Chapter 12 Steps to make your own custom reference files for RIMA pipeline

12.0.1 Reference fasta

The human GDC hg38 fasta file is downloaded from GDC website.

12.0.2 Gene annotation file (gtf)

The human gtf annotation file is downloaded from GENCODE website. The current annotation file we used is V27.

12.0.3 build STAR index

conda activate rna

## STAR Version: STAR_2.6.1d
STAR --runThreadN 16 --runMode genomeGenerate --genomeDir ./ref_files/v27_index --genomeFastaFiles GRCh38.d1.vd1.CIDC.fa --sjdbGTFfile gencode.v27.annotation.gtf
...
00:04:54 ..... started STAR run
00:04:54 ... starting to generate Genome files
00:05:57 ... starting to sort Suffix Array. This may take a long time...
00:06:11 ... sorting Suffix Array chunks and saving them to disk...
00:17:43 ... loading chunks from disk, packing SA...
00:19:31 ... finished generating suffix array
00:19:31 ... generating Suffix Array index
00:23:20 ... completed Suffix Array index
00:23:20 ..... processing annotations GTF
00:23:35 ..... inserting junctions into the genome indices
00:26:49 ... writing Genome to disk ...
00:27:06 ... writing Suffix Array to disk ...
00:28:53 ... writing SAindex to disk
00:29:05 ..... finished successfully

12.0.4 RSeQC reference files

We download the human annotation bed file including the whole genome bed file, and house keeping bed file from RSeQC page from sourcforge website.

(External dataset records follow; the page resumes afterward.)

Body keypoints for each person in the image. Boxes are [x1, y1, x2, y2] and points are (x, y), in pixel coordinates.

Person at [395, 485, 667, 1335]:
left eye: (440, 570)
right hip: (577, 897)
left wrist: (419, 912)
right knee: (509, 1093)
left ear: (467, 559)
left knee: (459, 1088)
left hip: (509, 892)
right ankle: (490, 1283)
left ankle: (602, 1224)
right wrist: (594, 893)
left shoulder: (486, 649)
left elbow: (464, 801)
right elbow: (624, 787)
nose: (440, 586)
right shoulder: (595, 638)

./ref_files/refseqGenes.bed
./ref_files/housekeeping_refseqGenes.bed

12.0.5 build salmon index

conda activate rna

## salmon Version: salmon 1.1.0
salmon index -t GRCh38.d1.vd1.CIDC.fa -i salmon_index

...
index ["salmon_index"] did not previously exist  . . . creating it
[jLog] [info] building index 
[jointLog] [info] [Step 1 of 4] : counting k-mers
[jointLog] [info] Replaced 164,553,847 non-ATCG nucleotides
[jointLog] [info] Clipped poly-A tails from 0 transcripts
[jointLog] [info] Building rank-select dictionary and saving to disk
[jointLog] [info] done
Elapsed time: 0.191866s
[jointLog] [info] Writing sequence data to file . . .
[jointLog] [info] done
Elapsed time: 1.91244s
[jointLog] [info] Building 64-bit suffix array (length of generalized text is 3,088,286,426)
[jointLog] [info] Building suffix array . . .
success
saving to disk . . . done
Elapsed time: 18.3072s
done
Elapsed time: 703.843s

12.0.6 GMT file for gene set analysis

The GMT file is downloaded from BROAD release page. The current GMT file we used is “c2.cp.kegg.v6.1.symbols.gmt”

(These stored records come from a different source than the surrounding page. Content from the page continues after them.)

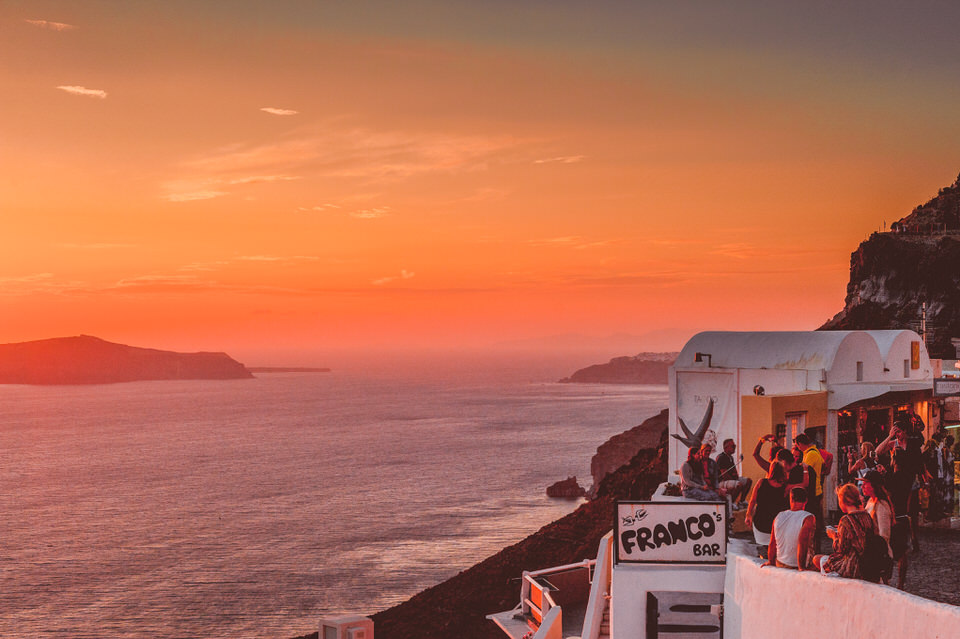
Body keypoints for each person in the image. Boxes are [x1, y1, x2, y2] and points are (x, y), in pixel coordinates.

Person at [813, 483, 878, 579]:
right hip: (867, 563)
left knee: (816, 559)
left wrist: (834, 536)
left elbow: (841, 549)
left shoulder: (846, 520)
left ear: (844, 501)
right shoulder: (866, 515)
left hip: (852, 566)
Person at [763, 487, 815, 570]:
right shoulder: (808, 517)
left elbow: (772, 543)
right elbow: (802, 542)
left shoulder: (779, 516)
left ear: (791, 499)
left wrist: (771, 561)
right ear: (806, 501)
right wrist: (801, 567)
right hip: (796, 565)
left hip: (780, 562)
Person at [744, 461, 788, 555]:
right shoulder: (785, 487)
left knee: (766, 546)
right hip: (777, 525)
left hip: (761, 523)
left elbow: (752, 500)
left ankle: (766, 553)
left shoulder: (761, 482)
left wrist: (748, 515)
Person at [862, 470, 895, 584]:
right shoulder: (870, 501)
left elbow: (884, 535)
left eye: (865, 483)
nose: (862, 487)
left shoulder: (881, 505)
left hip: (878, 553)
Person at [795, 433, 825, 540]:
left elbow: (804, 471)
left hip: (814, 490)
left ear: (799, 444)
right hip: (816, 489)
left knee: (812, 519)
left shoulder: (811, 454)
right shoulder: (812, 452)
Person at [717, 438, 752, 507]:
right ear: (726, 448)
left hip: (731, 479)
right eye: (733, 446)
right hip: (722, 481)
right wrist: (735, 479)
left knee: (748, 481)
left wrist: (735, 476)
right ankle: (731, 502)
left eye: (735, 446)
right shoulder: (721, 458)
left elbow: (734, 472)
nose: (734, 448)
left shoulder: (731, 458)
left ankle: (741, 501)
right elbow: (724, 475)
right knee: (739, 484)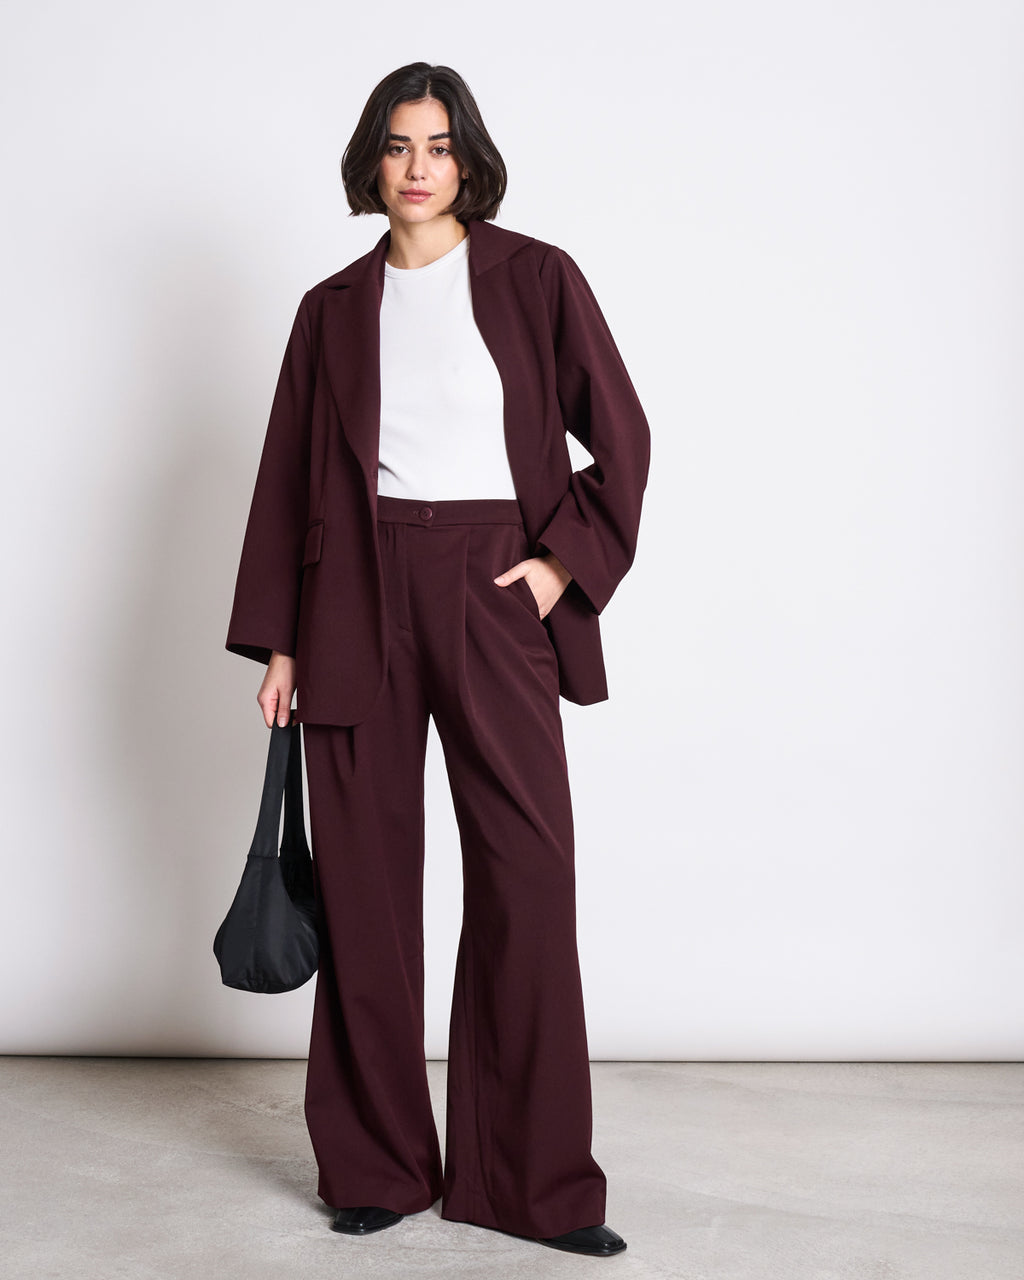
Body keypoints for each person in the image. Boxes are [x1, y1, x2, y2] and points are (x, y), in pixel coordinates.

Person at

12.0.7 STAR-Fusion genome resource lib

The genome resource lib is downloaded from BROAD release page. The current lib we used is GRCh38_v22_CTAT_lib.

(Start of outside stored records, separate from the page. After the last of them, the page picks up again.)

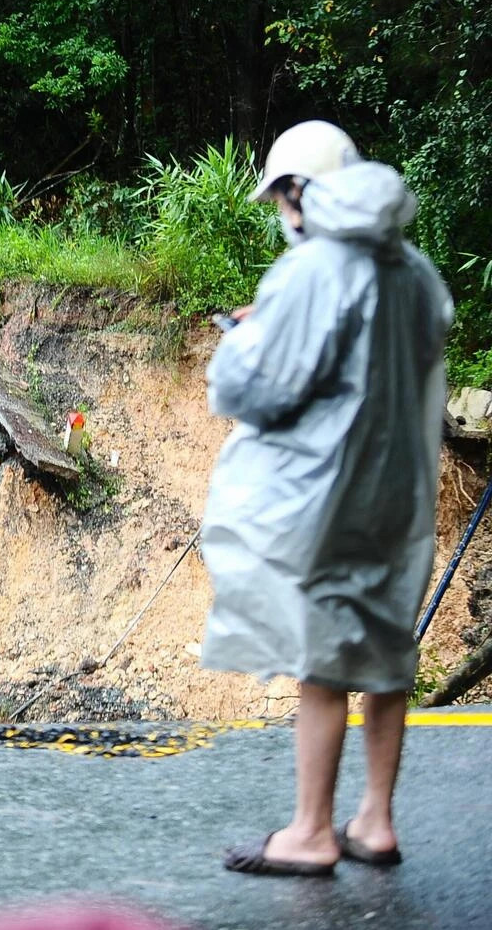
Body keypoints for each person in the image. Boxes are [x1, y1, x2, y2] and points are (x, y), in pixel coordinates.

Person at [203, 120, 452, 878]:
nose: (281, 212)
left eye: (280, 195)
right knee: (385, 648)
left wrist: (249, 335)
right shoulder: (413, 268)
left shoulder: (312, 270)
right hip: (401, 489)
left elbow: (254, 391)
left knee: (323, 660)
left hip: (327, 490)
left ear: (300, 192)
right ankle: (374, 820)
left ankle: (311, 830)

You can also prep it for use with STAR-fusion. More details, read:

12.0.8 Centrifuge index

The human Centrifuge index is downloaded from Centrifuge website. The current index we used is p_compressed+h+v that includes human genome, prokaryotic genomes, and viral genomes.

You can also build your own custom Centrifuge index. More details, read:

12.0.9 TRUST4 reference files

TRUST4 reference files includes 1. TCR, BCR genomic sequence fasta file; 2. Reference database sequence containing annotation information.

hg38_bcrtcr.fa
human_IMGT+C.fa

These reference files can directlt be downloaded from TRUST4 github.